WORK ORDER: Look through the entries for the string "șezut" and copy every line where it shows up.

[Stored data entries]

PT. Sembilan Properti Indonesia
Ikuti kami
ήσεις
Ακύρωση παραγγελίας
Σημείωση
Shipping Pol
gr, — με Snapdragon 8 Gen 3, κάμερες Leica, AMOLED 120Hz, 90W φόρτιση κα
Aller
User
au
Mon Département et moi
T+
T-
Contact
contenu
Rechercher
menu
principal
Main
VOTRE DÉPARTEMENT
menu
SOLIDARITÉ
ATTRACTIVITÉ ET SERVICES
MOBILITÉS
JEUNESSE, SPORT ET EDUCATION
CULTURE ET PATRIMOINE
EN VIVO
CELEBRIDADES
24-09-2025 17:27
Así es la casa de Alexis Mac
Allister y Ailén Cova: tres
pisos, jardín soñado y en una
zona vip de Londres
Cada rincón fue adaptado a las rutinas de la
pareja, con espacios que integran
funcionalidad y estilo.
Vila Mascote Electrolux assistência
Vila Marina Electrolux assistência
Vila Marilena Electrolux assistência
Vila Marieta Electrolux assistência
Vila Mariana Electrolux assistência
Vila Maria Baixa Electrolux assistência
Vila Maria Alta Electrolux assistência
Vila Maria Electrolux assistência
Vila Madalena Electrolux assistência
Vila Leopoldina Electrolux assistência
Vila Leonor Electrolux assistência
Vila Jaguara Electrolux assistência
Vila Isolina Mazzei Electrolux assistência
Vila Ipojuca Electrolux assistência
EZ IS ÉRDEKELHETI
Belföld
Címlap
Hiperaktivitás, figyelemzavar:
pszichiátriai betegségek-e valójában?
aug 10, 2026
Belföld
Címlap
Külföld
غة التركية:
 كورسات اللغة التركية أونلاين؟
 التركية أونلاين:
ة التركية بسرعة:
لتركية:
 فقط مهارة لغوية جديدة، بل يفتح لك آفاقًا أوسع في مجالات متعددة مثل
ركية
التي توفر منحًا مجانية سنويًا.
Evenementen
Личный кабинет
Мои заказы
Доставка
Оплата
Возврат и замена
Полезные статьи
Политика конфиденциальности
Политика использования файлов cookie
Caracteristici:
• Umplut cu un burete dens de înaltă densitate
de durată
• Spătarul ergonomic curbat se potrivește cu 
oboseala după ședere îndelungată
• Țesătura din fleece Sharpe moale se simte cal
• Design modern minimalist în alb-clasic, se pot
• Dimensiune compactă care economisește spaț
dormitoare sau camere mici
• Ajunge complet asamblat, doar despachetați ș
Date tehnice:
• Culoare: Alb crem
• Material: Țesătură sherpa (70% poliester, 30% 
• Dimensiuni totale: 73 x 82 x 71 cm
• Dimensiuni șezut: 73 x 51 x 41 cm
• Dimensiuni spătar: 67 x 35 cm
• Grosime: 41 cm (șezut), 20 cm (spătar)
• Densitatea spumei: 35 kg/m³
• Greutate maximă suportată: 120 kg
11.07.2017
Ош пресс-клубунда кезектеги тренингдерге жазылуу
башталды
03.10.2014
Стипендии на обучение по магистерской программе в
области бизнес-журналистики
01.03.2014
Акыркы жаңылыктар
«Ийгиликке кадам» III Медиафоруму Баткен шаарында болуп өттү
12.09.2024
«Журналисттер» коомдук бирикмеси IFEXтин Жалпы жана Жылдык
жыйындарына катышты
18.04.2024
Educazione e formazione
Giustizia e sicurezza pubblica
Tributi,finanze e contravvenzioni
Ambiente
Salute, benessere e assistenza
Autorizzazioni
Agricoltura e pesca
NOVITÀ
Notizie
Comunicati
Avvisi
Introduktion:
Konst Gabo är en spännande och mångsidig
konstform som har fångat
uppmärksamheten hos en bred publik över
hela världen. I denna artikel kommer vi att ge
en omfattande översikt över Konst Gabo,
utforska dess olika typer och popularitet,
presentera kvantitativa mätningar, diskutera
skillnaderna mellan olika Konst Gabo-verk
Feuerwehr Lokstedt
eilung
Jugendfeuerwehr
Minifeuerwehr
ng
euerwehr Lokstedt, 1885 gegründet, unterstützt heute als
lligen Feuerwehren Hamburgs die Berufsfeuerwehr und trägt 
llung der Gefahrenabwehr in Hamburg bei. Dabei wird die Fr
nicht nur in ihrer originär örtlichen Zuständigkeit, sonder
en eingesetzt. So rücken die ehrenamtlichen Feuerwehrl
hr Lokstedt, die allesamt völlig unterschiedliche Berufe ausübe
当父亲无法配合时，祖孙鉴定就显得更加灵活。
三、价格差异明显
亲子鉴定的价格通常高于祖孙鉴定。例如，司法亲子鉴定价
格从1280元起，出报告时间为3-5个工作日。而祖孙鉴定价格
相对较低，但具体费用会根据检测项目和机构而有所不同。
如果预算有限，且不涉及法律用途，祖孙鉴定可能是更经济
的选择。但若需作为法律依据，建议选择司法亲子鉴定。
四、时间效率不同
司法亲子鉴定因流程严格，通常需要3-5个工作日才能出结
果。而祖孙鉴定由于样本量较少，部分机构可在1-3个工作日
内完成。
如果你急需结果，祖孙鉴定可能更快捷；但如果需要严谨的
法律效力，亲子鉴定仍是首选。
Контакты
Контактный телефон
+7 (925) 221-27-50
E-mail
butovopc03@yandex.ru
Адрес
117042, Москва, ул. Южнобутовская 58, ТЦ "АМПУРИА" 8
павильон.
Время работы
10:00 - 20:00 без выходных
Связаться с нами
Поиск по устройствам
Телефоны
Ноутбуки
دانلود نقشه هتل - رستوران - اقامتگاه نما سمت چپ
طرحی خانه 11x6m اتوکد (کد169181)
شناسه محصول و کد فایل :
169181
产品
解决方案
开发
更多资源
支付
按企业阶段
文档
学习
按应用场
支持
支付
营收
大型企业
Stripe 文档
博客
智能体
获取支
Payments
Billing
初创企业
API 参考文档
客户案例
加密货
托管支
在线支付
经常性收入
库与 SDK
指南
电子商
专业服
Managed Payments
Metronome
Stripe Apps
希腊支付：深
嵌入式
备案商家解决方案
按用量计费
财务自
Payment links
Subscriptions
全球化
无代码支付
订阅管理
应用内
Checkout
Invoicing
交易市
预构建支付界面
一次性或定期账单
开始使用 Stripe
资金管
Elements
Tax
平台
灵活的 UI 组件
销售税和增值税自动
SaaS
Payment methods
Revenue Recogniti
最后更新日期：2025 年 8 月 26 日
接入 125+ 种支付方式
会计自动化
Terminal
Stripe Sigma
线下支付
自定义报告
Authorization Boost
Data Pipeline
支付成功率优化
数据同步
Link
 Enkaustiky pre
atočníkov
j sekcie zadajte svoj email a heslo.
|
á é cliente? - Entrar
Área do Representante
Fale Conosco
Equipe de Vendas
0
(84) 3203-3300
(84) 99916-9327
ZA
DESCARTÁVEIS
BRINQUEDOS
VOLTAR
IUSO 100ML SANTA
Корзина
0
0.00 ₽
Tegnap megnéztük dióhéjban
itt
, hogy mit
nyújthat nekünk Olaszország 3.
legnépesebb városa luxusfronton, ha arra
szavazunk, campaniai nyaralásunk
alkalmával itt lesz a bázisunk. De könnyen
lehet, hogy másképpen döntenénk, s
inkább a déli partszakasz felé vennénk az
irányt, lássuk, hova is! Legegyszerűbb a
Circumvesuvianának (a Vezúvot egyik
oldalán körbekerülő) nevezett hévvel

PROBLEM SOLUTION:
• Dimensiuni șezut: 73 x 51 x 41 cm
• Grosime: 41 cm (șezut), 20 cm (spătar)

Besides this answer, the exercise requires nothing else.